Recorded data
=== Section Start ===

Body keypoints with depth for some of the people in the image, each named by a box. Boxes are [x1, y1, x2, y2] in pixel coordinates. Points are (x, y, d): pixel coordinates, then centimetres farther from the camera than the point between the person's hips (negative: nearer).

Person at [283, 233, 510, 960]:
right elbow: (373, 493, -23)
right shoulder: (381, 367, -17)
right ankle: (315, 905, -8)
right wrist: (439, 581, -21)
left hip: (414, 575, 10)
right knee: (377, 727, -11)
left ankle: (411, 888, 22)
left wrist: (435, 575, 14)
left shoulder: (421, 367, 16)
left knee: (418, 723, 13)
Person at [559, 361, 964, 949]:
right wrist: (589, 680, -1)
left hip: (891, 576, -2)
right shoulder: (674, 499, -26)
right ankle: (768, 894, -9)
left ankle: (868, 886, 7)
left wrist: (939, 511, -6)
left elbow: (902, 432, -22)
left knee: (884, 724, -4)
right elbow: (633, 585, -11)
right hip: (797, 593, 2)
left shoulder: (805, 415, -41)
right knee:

=== Section End ===

*WORK INSTRUCTIONS:* Nothing but the lines from the one containing "right wrist: (589, 680, -1)" through the final line of the data above is to be reproduced, each exactly as written.

*EXERCISE RESPONSE:*
right wrist: (589, 680, -1)
left hip: (891, 576, -2)
right shoulder: (674, 499, -26)
right ankle: (768, 894, -9)
left ankle: (868, 886, 7)
left wrist: (939, 511, -6)
left elbow: (902, 432, -22)
left knee: (884, 724, -4)
right elbow: (633, 585, -11)
right hip: (797, 593, 2)
left shoulder: (805, 415, -41)
right knee:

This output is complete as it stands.